:: Articolo

Boyan Slat, un ventiduenne studioso di Delft (Paesi Bassi), votato alla causa ecologista, ha ideato nel 2013 un rivoluzionario metodo di pulizia dei mari. Si chiama Ocean Cleanup ed è un progetto sperimentale partito da pochi mesi nelle acque del Mare del Nord. Prevede l’abbassamento in acqua di una barriera chilometrica semirigida, a forma di imbuto, o di “V”, lasciata alla deriva. Questa convoglierebbe al suo interno tutti i rifiuti plastici in unico punto per essere successivamente filtrati ed aspirati da apposite navi o da altri mezzi galleggianti. È un sistema di pulizia passivo in cui il mare si pulirebbe da sé.

::::
:: Dati registrati

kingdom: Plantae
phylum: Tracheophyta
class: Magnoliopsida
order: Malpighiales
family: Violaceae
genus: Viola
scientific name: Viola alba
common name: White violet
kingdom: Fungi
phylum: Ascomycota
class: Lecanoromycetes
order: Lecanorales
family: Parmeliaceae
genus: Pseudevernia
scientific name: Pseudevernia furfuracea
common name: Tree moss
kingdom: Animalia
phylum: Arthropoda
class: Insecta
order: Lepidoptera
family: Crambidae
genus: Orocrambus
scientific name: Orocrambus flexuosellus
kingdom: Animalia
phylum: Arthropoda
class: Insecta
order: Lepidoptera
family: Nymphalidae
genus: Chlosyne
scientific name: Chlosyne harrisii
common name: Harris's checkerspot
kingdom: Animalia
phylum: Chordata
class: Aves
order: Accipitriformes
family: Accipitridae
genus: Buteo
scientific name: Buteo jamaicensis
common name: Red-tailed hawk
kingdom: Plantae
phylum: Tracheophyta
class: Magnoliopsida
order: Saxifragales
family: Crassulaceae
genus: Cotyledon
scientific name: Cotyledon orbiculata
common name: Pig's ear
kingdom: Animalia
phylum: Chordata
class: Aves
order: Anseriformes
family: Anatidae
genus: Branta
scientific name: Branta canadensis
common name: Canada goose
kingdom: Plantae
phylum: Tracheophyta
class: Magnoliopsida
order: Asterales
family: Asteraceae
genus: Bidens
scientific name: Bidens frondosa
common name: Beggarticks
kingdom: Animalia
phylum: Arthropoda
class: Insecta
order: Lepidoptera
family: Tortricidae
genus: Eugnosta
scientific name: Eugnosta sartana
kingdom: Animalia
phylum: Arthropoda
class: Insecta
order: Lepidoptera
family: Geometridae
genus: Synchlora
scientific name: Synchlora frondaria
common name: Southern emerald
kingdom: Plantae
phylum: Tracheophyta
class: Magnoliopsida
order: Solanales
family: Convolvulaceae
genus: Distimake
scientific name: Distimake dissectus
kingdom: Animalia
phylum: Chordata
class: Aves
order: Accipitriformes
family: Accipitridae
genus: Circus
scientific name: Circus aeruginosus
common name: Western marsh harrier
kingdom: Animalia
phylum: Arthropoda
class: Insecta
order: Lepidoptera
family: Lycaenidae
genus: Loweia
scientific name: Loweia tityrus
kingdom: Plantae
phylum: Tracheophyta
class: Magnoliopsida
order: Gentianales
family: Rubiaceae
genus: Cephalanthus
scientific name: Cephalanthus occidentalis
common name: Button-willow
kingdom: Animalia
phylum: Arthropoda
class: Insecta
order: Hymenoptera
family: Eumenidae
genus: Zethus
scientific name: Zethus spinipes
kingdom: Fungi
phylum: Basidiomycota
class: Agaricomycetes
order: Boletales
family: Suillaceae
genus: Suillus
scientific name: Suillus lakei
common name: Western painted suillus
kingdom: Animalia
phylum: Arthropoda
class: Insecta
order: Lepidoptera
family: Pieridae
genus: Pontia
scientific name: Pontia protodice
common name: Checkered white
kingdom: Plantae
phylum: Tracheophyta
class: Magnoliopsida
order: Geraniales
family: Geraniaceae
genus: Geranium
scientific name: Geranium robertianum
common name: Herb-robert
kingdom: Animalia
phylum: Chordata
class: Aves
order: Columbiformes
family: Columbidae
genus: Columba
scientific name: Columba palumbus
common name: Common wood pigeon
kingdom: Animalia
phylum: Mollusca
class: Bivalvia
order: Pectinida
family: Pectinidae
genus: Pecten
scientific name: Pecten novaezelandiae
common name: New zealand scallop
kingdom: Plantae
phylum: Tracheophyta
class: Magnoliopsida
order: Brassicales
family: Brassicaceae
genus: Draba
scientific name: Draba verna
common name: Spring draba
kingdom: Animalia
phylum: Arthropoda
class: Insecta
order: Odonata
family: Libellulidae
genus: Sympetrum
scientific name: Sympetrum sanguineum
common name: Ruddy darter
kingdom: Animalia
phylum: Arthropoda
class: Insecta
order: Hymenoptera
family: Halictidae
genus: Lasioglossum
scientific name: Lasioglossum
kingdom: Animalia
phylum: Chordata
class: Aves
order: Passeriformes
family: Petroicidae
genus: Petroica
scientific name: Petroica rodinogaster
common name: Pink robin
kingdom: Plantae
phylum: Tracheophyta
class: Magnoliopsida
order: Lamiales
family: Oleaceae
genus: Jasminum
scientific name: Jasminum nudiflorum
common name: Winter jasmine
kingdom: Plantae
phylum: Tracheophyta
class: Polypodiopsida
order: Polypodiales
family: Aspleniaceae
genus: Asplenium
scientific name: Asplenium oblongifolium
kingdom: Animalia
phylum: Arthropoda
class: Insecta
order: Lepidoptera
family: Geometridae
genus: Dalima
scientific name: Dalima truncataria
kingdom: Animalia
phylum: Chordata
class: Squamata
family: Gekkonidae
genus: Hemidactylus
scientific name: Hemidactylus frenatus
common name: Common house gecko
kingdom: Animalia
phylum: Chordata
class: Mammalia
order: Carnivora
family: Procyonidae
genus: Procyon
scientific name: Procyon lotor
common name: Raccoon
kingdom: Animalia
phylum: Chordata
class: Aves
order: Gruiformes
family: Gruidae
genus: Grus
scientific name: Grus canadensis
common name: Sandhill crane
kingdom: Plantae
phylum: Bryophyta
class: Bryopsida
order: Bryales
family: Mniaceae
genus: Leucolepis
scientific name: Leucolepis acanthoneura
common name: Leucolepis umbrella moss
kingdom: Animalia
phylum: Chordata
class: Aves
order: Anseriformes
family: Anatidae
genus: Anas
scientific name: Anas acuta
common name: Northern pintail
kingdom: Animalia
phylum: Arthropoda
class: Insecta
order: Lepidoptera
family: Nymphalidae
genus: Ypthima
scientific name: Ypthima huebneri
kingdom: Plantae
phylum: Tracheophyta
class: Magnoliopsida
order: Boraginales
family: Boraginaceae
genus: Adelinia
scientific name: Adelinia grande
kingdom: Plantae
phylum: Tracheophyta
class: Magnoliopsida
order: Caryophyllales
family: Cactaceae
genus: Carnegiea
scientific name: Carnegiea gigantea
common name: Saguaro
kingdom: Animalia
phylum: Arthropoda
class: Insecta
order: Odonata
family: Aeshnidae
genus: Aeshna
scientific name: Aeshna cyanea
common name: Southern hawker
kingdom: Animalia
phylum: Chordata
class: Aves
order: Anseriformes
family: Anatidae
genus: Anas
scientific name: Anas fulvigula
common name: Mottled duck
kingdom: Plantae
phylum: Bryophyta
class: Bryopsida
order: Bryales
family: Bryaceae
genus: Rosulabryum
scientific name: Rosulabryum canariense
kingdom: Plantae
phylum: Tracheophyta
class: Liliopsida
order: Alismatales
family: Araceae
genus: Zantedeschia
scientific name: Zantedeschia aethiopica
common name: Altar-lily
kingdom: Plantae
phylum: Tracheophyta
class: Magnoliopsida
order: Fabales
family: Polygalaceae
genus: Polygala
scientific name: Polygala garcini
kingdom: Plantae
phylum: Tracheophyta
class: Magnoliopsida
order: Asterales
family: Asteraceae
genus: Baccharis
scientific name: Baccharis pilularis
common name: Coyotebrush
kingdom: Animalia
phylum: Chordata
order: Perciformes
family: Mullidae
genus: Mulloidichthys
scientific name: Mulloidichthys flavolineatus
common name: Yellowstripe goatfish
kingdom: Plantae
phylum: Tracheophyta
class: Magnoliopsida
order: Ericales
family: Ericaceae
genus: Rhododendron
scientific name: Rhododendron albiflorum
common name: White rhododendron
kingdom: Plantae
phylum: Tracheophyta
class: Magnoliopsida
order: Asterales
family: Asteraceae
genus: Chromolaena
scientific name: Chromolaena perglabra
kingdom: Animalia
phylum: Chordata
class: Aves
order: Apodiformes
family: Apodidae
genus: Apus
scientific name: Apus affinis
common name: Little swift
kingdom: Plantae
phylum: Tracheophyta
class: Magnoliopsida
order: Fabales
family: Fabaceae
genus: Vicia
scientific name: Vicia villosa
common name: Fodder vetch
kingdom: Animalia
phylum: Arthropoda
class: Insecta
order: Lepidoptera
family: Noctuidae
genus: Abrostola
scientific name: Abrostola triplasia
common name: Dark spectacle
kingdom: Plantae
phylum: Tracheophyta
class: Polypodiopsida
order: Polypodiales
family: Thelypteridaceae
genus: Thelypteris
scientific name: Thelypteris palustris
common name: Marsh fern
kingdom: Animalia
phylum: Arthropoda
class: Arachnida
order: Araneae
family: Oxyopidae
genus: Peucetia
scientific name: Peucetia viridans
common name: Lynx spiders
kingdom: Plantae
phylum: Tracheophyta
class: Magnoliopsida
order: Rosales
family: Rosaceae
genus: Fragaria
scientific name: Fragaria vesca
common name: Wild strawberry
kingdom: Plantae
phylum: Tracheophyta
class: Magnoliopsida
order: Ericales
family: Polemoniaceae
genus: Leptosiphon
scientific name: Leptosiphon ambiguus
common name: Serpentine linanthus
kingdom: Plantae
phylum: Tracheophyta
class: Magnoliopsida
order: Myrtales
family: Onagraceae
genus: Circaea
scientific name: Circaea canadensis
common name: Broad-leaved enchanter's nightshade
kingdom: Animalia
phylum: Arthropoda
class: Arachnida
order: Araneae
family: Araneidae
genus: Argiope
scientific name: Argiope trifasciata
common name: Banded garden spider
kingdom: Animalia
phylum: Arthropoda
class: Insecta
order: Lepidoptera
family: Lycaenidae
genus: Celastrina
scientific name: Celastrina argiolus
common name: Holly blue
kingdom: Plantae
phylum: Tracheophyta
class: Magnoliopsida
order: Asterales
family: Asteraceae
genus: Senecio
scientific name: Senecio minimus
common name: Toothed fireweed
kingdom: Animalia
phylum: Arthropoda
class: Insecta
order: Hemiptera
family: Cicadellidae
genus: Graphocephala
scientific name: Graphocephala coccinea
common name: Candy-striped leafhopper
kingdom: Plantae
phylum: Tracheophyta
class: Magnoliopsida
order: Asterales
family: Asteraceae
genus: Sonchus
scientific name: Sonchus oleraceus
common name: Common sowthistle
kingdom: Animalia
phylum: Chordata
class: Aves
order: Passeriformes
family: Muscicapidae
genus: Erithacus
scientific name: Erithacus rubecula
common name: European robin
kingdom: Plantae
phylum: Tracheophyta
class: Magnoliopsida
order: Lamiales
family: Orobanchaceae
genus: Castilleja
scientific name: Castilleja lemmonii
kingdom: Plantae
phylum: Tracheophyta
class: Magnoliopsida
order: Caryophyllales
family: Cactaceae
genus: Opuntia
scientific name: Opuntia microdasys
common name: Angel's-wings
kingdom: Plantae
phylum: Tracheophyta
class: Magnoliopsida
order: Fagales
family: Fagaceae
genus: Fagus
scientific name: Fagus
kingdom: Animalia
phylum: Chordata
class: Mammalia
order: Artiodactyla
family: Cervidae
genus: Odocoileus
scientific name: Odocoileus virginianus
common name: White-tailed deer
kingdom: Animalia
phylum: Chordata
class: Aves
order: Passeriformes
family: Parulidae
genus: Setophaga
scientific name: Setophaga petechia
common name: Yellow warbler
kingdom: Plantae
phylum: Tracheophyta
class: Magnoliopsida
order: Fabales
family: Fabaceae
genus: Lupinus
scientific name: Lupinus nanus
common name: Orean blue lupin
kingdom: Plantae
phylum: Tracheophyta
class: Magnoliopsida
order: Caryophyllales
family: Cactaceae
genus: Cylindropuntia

::::

## [Completa quanto segue]
(1) Secondo l'articolo su Ocean Cleanup, in che anno Boyan Slat ha ideato il suo metodo di pulizia dei mari?
(2) Prosegui l'articolo su Ocean Cleanup a partire dalla sua ultima frase.

## [Risultati]
(1) Nel 2013.

(2)
Slat per raggiungere il suo obiettivo ha creato un fondazione che nel 2014 attraverso numerose donazioni ha raccolto più di due milioni di dollari, riuscendo a coinvolgere diversi finanziatori e filantropi, speranzosi di vedere pienamente operativa la sua geniale idea. In soli 10 anni, se il metodo risulterà davvero efficace, la mastodontica Isola di Plastica del Pacifico verrebbe ridotta di circa la metà. La plastica, espressione e idea stessa della modernità, ha letteralmente rivoluzionato la nostra esistenza, ma allo stesso tempo la sta sconvolgendo indirizzando l’intero ecosistema verso una silente catastrofe ecologica di dimensioni planetarie. Quest’era definita dagli antropologi «antropocene», nella quale il clima è determinato dall’azione distruttiva dell’uomo, potrebbe essere l’epoca della irreversibilità ambientale, in cui i mari invasi da cumuli di rifiuti fluttuanti, diventerebbero i cimiteri per milioni di forme di vita acquatiche.
La barriera di Slat potrebbe risultare la formula ecologica vincente per impedire una volta e per tutte che «i delfini giochino con le buste per la spesa!»